Neither he nor Denise altered their decision. To Beau Séjour they went, and at Beau Séjour they remained. Had you visited, as so many travellers then and since have done, the famous château, two questions you would certainly have been tempted to ask: To whom had that noble coat of arms in the great hall once belonged, a coat not of the Beau Séjour nor of the De Néracs? And the other would rise to your lips in the crypt of the village church, where amidst the nameless tombs of many who bear the same coat of arms with the same motto lay a single slab. “François de St. Amant” is all the name it bears. It has no date, no heraldic symbol to show why it is there, but at the foot are cut the familiar words, “Dieu Le Vengeur.” Nor could any one now or since explain why these things were so, nor why beside that simple slab lay for many years another with no inscription on it at all, a tomb waiting, as it were for some one whom death had not yet claimed. To the villagers, happier than any serfs on any demesne in France, these mysteries were simply the will of Madame la Marquise, nor did the curious ever succeed in getting a more satisfying answer.

The villagers were right. It was Denise’s act, and André, whatever he may have guessed, never asked why, for of certain events in the past both he and she were content with the better part of silence. Friends came to them from Paris and Versailles; they heard of all that was being done at the Court, of the unshaken supremacy of Madame de Pompadour; they lived through the years of hollow truce that followed the war of Fontenoy, through the terrible humiliation of the Seven Years’ War that followed the hollow truce, through the sombre and bleak tragedies of misery, disgrace, and starvation, defeat on sea and land for their France. Once only did they go together to Paris, in 1768, to attend the funeral of Queen Marie Leczinska. And once only before then André had been summoned alone to Versailles, to say good-bye to the dying Madame de Pompadour, to find her a wasted skeleton, her face a pitiful wreck of the beauty which twenty years before had stormed the privileged citadel of royalty and the noblesse, but a woman in whom the spirit and the wit that had dominated France were unquenched and unquenchable.

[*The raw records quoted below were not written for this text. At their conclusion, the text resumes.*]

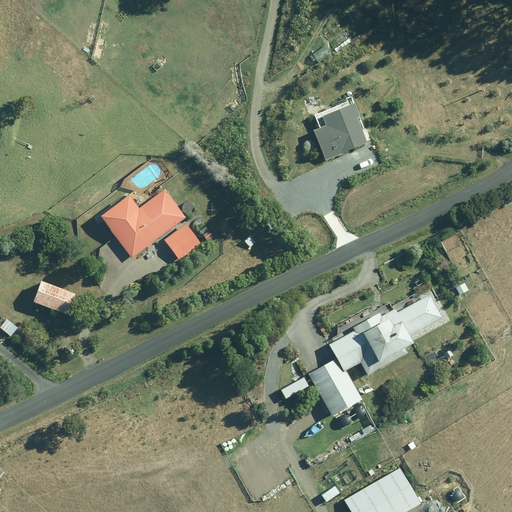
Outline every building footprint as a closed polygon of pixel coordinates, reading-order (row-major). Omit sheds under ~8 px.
[(355,105),(324,118),(327,126),(314,132),(326,161),(348,152),(356,171),(372,164),(363,144),(367,143),(357,120),(361,118),(355,105)] [(166,190),(140,210),(131,197),(102,218),(133,259),(187,218),(166,190)] [(179,260),(201,244),(187,225),(166,241),(179,260)] [(42,282),(34,302),(69,315),(77,295),(42,282)] [(442,318),(430,295),(399,312),(396,307),(330,343),(338,358),(309,374),(332,416),(363,399),(347,370),(362,362),(368,375),(388,364),(386,359),(416,343),(411,335),(442,318)] [(283,364),(282,373),(299,376),(300,367),(283,364)]
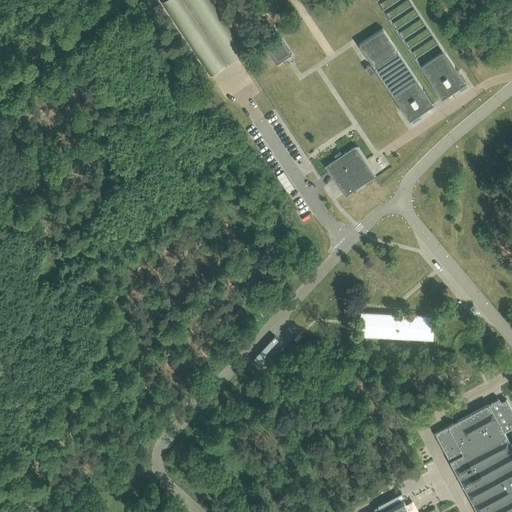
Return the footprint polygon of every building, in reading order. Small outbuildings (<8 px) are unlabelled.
[(163,0),(161,2),(210,75),(246,51),(211,0),(163,0)] [(153,6),(160,17),(166,14),(159,3),(153,6)] [(370,61),(375,68),(399,52),(383,28),(359,44),(365,53),(370,61)] [(269,47),(277,60),(290,51),(281,39),(269,47)] [(365,67),(370,74),(375,71),(370,64),(365,67)] [(431,83),(442,98),(466,82),(459,71),(456,67),(432,83),(431,83)] [(197,71),(203,79),(208,76),(202,68),(197,71)] [(459,89),(462,93),(469,88),(466,84),(459,89)] [(405,113),(409,120),(434,104),(424,88),(423,88),(399,104),(399,105),(402,109),(405,113)] [(412,121),(415,125),(421,120),(419,116),(412,121)] [(330,172),(345,195),(375,175),(355,145),(342,154),(341,152),(335,155),(335,156),(336,157),(325,165),(329,171),(329,172),(330,172)] [(277,175),(288,192),(295,188),(284,171),(277,175)] [(296,324),(305,333),(325,312),(316,304),(296,324)] [(431,315),(402,314),(363,312),(362,335),(430,339),(431,315)] [(295,340),(298,343),(305,336),(302,333),(295,340)] [(484,367),(488,373),(500,366),(497,361),(484,367)] [(436,432),(478,511),(511,511),(511,445),(504,431),(511,426),(511,422),(511,408),(507,399),(501,402),(499,398),(436,432)] [(437,511),(435,507),(426,511),(410,511),(404,501),(382,511),(437,511)]
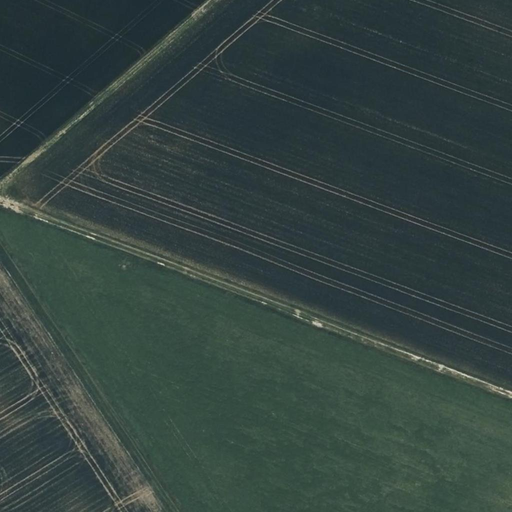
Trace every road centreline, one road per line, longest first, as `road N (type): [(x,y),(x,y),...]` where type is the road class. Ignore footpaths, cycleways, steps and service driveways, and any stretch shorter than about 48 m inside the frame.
road 1 (track): [(0,200),(511,396)]
road 2 (track): [(0,252),(177,511)]
road 3 (track): [(216,0),(0,180)]
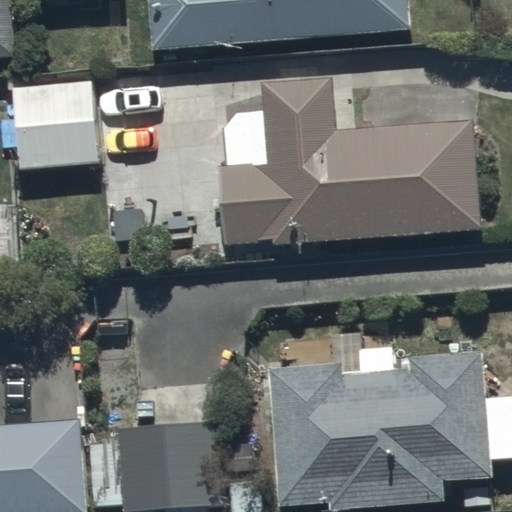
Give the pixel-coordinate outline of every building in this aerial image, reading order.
[(10,0),(0,0),(0,63),(14,63),(10,0)] [(149,0),(152,51),(411,39),(409,0),(149,0)] [(334,80),(262,86),(269,167),(218,171),(225,248),(278,244),(279,248),(482,231),(473,122),(338,133),(334,80)] [(90,99),(14,107),(20,171),(96,164),(90,99)] [(343,366),(271,372),(282,508),(332,504),(332,511),(376,511),(449,506),(447,482),(494,478),(493,462),(511,460),(511,399),(489,401),(485,352),(409,358),(410,372),(395,373),(393,353),(365,355),(366,372),(344,374),(343,366)] [(217,423),(118,432),(119,443),(89,445),(95,511),(125,509),(125,511),(151,511),(225,505),(217,423)] [(0,511),(86,511),(82,426),(0,430),(0,511)]
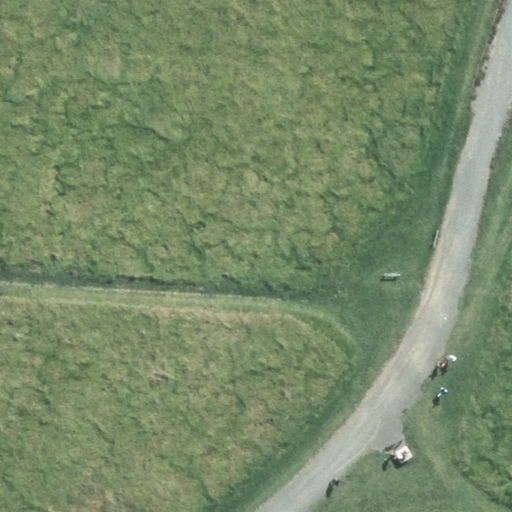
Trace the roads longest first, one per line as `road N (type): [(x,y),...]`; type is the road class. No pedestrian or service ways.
road 1 (track): [(511,45),(446,272)]
road 2 (track): [(287,511),(405,382)]
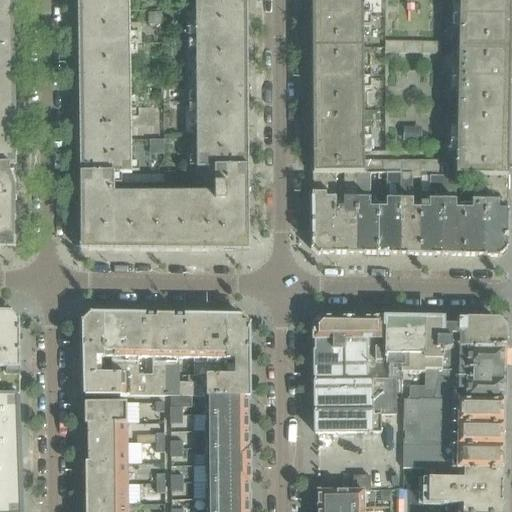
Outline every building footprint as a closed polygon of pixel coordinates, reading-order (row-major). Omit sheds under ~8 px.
[(11,22),(12,11),(13,3),(13,0),(0,0),(0,48),(14,48),(14,22),(11,22)] [(130,47),(129,0),(77,0),(77,10),(82,10),(78,29),(78,48),(130,47)] [(247,42),(247,17),(247,12),(242,12),(244,0),(195,0),(196,43),(247,42)] [(363,50),(362,0),(310,0),(311,50),(363,50)] [(510,51),(510,0),(460,0),(459,50),(510,51)] [(243,77),(246,64),(247,58),(247,42),(196,43),(197,107),(247,106),(247,77),(243,77)] [(402,56),(403,44),(384,43),(384,56),(402,56)] [(421,56),(422,44),(403,44),(402,56),(421,56)] [(440,57),(440,50),(441,45),(422,44),(421,56),(440,57)] [(131,111),(130,47),(78,48),(78,75),(83,75),(79,93),(79,112),(131,111)] [(12,82),(13,72),(14,64),(14,48),(0,48),(0,107),(15,108),(14,82),(12,82)] [(364,111),(363,50),(311,50),(311,112),(364,111)] [(509,114),(510,51),(459,50),(458,113),(509,114)] [(243,141),(246,129),(247,122),(247,106),(197,107),(197,171),(214,171),(248,170),(248,141),(243,141)] [(13,142),(14,131),(15,123),(15,108),(0,107),(0,168),(9,168),(16,168),(15,142),(13,142)] [(131,176),(131,111),(79,112),(79,139),(84,139),(80,158),(80,175),(114,175),(131,176)] [(364,161),(364,111),(311,112),(312,176),(335,176),(344,176),(356,176),(370,176),(387,175),(400,175),(412,175),(438,174),(439,162),(364,161)] [(508,178),(508,135),(509,114),(458,113),(456,177),(473,177),(486,177),(508,178)] [(14,237),(15,206),(14,206),(15,190),(9,175),(9,168),(0,168),(0,244),(13,245),(13,237),(14,237)] [(248,198),(248,170),(214,171),(214,195),(214,199),(248,198)] [(248,243),(248,198),(214,199),(214,195),(114,195),(114,175),(80,175),(80,247),(81,247),(81,252),(88,252),(104,246),(106,252),(113,252),(130,247),(131,252),(139,252),(155,247),(157,253),(165,253),(181,247),(183,253),(190,253),(227,253),(227,248),(248,248),(248,243)] [(399,257),(400,175),(387,175),(387,211),(378,211),(377,257),(399,257)] [(420,258),(420,211),(413,211),(413,202),(412,202),(412,175),(400,175),(399,257),(420,258)] [(335,256),(335,211),(334,201),(335,186),(335,176),(312,176),(312,248),(320,256),(335,256)] [(355,257),(356,176),(344,176),(343,211),(335,211),(335,256),(355,257)] [(377,257),(378,211),(370,211),(370,176),(356,176),(355,257),(377,257)] [(442,258),(442,177),(430,177),(430,211),(420,211),(420,258),(442,258)] [(464,258),(463,212),(455,211),(455,177),(442,177),(442,258),(464,258)] [(485,259),(486,189),(486,177),(473,177),(472,212),(463,212),(464,258),(485,259)] [(507,213),(508,178),(486,177),(486,189),(498,189),(498,212),(507,213)] [(506,251),(507,213),(498,212),(498,189),(486,189),(485,259),(498,259),(506,251)] [(0,395),(17,396),(18,396),(19,396),(19,360),(18,323),(19,323),(10,315),(0,314),(0,395)] [(102,360),(103,316),(91,316),(90,316),(82,323),(82,324),(83,375),(101,374),(100,360),(102,360)] [(124,375),(123,317),(111,316),(103,316),(102,360),(111,360),(111,374),(124,375)] [(144,360),(144,317),(123,317),(124,375),(138,375),(138,360),(144,360)] [(165,399),(165,317),(144,317),(144,360),(152,359),(153,377),(152,398),(164,399),(165,399)] [(185,360),(185,318),(165,317),(165,399),(186,399),(186,385),(179,385),(178,359),(185,360)] [(205,376),(205,318),(185,318),(185,360),(187,360),(193,360),(193,376),(205,376)] [(225,362),(225,318),(205,318),(205,376),(219,375),(219,362),(225,362)] [(249,375),(249,327),(249,326),(242,319),(241,318),(241,319),(225,318),(225,362),(226,362),(234,362),(234,375),(249,375)] [(374,367),(384,368),(385,322),(381,321),(361,321),(334,321),(334,320),(321,320),(313,328),(313,342),(314,342),(314,435),(317,435),(358,436),(372,436),(372,435),(381,435),(381,425),(381,419),(396,418),(396,414),(396,383),(387,382),(367,382),(367,366),(374,366),(374,367)] [(457,376),(457,349),(504,350),(505,331),(497,323),(385,322),(384,368),(387,368),(387,382),(396,383),(402,383),(402,376),(425,376),(425,373),(432,373),(442,373),(442,376),(457,376)] [(504,373),(504,350),(457,349),(457,376),(457,380),(472,381),(472,377),(489,377),(489,373),(504,373)] [(503,403),(504,373),(489,373),(489,377),(472,377),(472,381),(457,380),(457,390),(452,390),(452,401),(503,403)] [(152,398),(153,377),(138,377),(138,375),(124,375),(111,374),(111,376),(101,376),(101,374),(83,375),(84,397),(87,397),(87,398),(111,398),(126,398),(152,398)] [(249,400),(249,375),(234,375),(234,378),(220,378),(219,375),(205,376),(193,376),(193,378),(188,378),(188,385),(186,385),(186,399),(204,399),(247,399),(247,400),(249,400)] [(0,511),(20,511),(17,396),(0,395),(0,511)] [(247,416),(247,400),(247,399),(204,399),(204,409),(208,409),(208,417),(247,416)] [(503,426),(503,403),(452,401),(442,401),(433,401),(403,402),(403,413),(402,425),(503,426)] [(126,425),(126,405),(87,405),(85,405),(85,426),(126,425)] [(247,434),(247,416),(208,417),(208,425),(204,425),(204,435),(247,434)] [(182,426),(182,417),(169,417),(169,425),(182,426)] [(127,445),(126,425),(85,426),(85,427),(87,427),(88,446),(127,445)] [(502,449),(503,426),(402,425),(402,447),(437,448),(502,449)] [(247,450),(247,434),(204,435),(205,445),(208,444),(208,451),(247,450)] [(164,445),(164,436),(156,436),(156,445),(164,445)] [(182,451),(182,443),(170,443),(170,451),(182,451)] [(127,466),(127,445),(88,446),(88,465),(85,465),(85,466),(127,466)] [(164,455),(164,445),(156,445),(156,455),(164,455)] [(502,472),(502,449),(437,448),(437,460),(447,460),(456,462),(456,471),(456,472),(462,471),(502,472)] [(249,467),(249,450),(247,450),(208,451),(209,458),(205,458),(205,468),(249,467)] [(182,459),(182,451),(170,451),(170,459),(182,459)] [(127,486),(127,466),(85,466),(85,487),(127,486)] [(249,485),(249,467),(205,468),(205,479),(209,479),(209,485),(247,485),(249,485)] [(501,511),(501,495),(502,472),(462,471),(462,481),(418,480),(418,492),(400,492),(399,492),(399,493),(398,511),(406,511),(407,498),(418,498),(418,506),(462,507),(461,511),(501,511)] [(164,486),(164,476),(156,476),(156,486),(164,486)] [(183,485),(183,477),(170,477),(170,485),(183,485)] [(183,493),(183,485),(170,485),(170,493),(183,493)] [(247,501),(247,485),(209,485),(209,492),(205,492),(205,502),(247,501)] [(127,506),(127,486),(85,487),(86,507),(127,506)] [(164,495),(164,486),(156,486),(156,496),(164,495)] [(318,493),(318,511),(362,511),(362,493),(318,493)] [(247,511),(247,501),(205,502),(205,511),(247,511)]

Nor did André ever again forget that April day with its chilling rain. He stood at the windows of the Palace, where, if you will, you can stand to-day, and watched the cortège that carried the last remains of the Marquise de Pompadour from the Cour d’Honneur into the Place d’Armes and down the Avenue de Paris to the magnificent sepulchre that had been prepared in the Church of the Capuchins in the Place Vendôme for the Mistress of France.

To one who had heard the crystal-gazer’s prediction, and had lived through these twenty years, there was more than a sermon in the King’s heartless comment as he, too, eyed the long procession wind away in the drenching squalls.

“Madame,” he said, “has a cold day for her journey.” That was all.

And Queen Marie did not exaggerate when she wrote, “She is forgotten as if she had never existed. Such is the way of the world.” What a world is this, and how does Fortune banter us! as a greater person than Queen Marie remarked.